QUESTIONS TO ANSWER:
(a) In the thread about formatting numbers with commas, translate this sentence into Spanish: "I'd like to display this number as 4,3 for some of our European friends."
(b) Pick up the thread on formatting numbers with commas instead of decimal points right after its last sentence, and keep it going.

TEXT SEGMENT:
* * * * * * *
Formatting Numbers as Strings with Commas in place of Decimals

点点圈 提交于 2019-12-28 04:13:22

问题


I have the following number: 4.3

I'd like to display this number as 4,3 for some of our European friends.

I was under the impression that the following line would do the trick:

string ret = string.Format("{0:0,0}", 4.3); // returns "04", not "4,3"

Am I using the incorrect string?


回答1:


I think:

string.Format(System.Globalization.CultureInfo.GetCultureInfo("de-DE"), "{0:0.0}", 4.3); 

should do what you want.




回答2:


NumberFormatInfo nfi = new NumberFormatInfo();
nfi.NumberDecimalSeparator = ",";
nfi.NumberGroupSeparator = ".";

double num = 4.3;
string ret = num.ToString(nfi);    // 4,3



回答3:


This depends on what you want to do. If you want to make your entire application ready for some other language output just use

System.Threading.Thread.CurrentThread.CurrentCulture = new System.Globalization.CultureInfo ("de-DE");

If you want to have a mixed language application (that means some of the outputs are formatted in one language some in another) you have to use the overloads of the specific String functions like:

var culture =  System.Globalization.CultureInfo.GetCultureInfo("de-DE");   
String.Format (culture, "{0:0.0}", 4.3);

The first method is preferred if it is possible because you only need one single line in your application and everything will be as expected. In the second you have to add the culture parameter to every String ouput method in your entire application.




回答4:


For a more general solution, you can set the thread's UI culture to the culture used by your European friends. This will affect the presentation of numbers, currency, dates, etc.
* * * * * * *
Stored data:
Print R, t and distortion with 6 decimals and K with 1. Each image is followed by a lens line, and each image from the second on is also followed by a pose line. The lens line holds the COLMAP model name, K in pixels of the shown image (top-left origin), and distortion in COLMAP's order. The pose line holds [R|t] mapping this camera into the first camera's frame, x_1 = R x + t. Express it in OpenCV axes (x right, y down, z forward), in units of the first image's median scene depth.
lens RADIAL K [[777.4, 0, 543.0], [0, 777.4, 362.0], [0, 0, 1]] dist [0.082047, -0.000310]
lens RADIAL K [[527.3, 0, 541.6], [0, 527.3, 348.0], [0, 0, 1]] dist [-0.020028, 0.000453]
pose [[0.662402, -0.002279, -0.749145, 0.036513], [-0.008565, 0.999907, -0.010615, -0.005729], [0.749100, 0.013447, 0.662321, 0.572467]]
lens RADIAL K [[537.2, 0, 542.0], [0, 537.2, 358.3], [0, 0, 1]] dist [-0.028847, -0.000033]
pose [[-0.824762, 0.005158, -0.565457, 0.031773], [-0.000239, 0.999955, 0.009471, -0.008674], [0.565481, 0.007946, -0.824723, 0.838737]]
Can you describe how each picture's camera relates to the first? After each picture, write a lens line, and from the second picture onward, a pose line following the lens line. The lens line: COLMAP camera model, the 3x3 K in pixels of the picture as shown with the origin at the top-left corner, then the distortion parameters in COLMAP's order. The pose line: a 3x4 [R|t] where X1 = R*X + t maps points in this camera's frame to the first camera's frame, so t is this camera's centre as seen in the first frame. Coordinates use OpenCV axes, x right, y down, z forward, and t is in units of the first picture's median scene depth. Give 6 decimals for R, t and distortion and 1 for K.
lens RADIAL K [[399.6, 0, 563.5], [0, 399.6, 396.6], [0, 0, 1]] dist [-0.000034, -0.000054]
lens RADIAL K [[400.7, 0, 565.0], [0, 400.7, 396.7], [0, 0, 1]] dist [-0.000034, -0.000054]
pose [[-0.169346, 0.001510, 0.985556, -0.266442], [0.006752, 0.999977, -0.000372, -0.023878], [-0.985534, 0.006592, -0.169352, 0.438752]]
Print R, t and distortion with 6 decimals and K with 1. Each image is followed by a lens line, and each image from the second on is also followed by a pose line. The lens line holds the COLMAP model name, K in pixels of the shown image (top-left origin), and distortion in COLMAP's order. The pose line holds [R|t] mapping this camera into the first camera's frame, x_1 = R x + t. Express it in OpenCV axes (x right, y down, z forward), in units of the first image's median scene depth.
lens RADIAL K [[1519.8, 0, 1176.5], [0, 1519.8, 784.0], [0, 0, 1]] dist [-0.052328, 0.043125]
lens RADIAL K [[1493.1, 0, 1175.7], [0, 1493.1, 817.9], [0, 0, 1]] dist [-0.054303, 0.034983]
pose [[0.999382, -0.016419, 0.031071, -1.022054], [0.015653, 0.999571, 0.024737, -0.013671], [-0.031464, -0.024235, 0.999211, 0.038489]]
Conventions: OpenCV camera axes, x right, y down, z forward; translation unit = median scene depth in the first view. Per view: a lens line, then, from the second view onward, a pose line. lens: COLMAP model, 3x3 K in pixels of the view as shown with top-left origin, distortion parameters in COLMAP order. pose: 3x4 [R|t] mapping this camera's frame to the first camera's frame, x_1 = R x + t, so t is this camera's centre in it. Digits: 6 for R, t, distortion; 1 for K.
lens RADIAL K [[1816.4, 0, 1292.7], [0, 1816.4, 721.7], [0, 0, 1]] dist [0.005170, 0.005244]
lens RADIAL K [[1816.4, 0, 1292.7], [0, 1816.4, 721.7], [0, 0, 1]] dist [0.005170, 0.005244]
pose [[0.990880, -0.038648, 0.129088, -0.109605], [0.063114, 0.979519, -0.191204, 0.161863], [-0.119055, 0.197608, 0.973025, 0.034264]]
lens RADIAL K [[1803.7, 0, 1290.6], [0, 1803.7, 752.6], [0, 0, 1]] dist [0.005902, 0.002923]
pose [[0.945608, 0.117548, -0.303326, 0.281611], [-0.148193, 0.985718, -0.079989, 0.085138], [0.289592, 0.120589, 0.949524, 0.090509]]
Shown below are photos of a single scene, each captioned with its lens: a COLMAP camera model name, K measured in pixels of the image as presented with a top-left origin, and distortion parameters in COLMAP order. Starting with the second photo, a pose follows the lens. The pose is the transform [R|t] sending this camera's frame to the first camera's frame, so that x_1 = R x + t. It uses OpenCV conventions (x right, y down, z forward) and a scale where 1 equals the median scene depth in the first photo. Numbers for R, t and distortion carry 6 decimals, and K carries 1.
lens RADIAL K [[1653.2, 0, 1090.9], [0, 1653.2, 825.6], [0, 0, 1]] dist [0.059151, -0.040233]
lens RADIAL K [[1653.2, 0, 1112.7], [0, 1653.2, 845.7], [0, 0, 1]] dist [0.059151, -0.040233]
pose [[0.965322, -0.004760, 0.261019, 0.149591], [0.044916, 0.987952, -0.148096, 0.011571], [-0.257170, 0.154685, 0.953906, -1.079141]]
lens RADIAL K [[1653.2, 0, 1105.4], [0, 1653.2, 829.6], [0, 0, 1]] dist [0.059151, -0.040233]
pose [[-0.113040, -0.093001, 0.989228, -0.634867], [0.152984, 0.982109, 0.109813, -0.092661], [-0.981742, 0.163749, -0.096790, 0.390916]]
* * * * * * *
RESPONSES IN ORDER:
(a) Me gustaría mostrar este número como 4,3 para algunos de nuestros amigos europeos.

(b)
回答5:


The number formatting by default uses the NumberFormatInfo from the current CultureInfo, so that it displays using the regional settings on the computer.

Therefore, you don't really need to do anything special about it, except maybe making sure that the correct CultureInfo is being used.

As for the question, yes the string is invalid. A "," denotes a thousand-separator, not the decimal-separator. Have a look the the NumberFormatInfo and the custom number formats.




回答6:


Use a CultureInfo that has commas instead of decimal point (French for instance) :

string.Format(CultureInfo.GetCultureInfo("fr-FR"), "{0:0.0}", 4.3);



回答7:


Yes, you are using the wrong string, and also the problem can't be solved by only providing a formatting string.

What your formatting string does is to format the number using the pattern "0", then aligned to the length 0.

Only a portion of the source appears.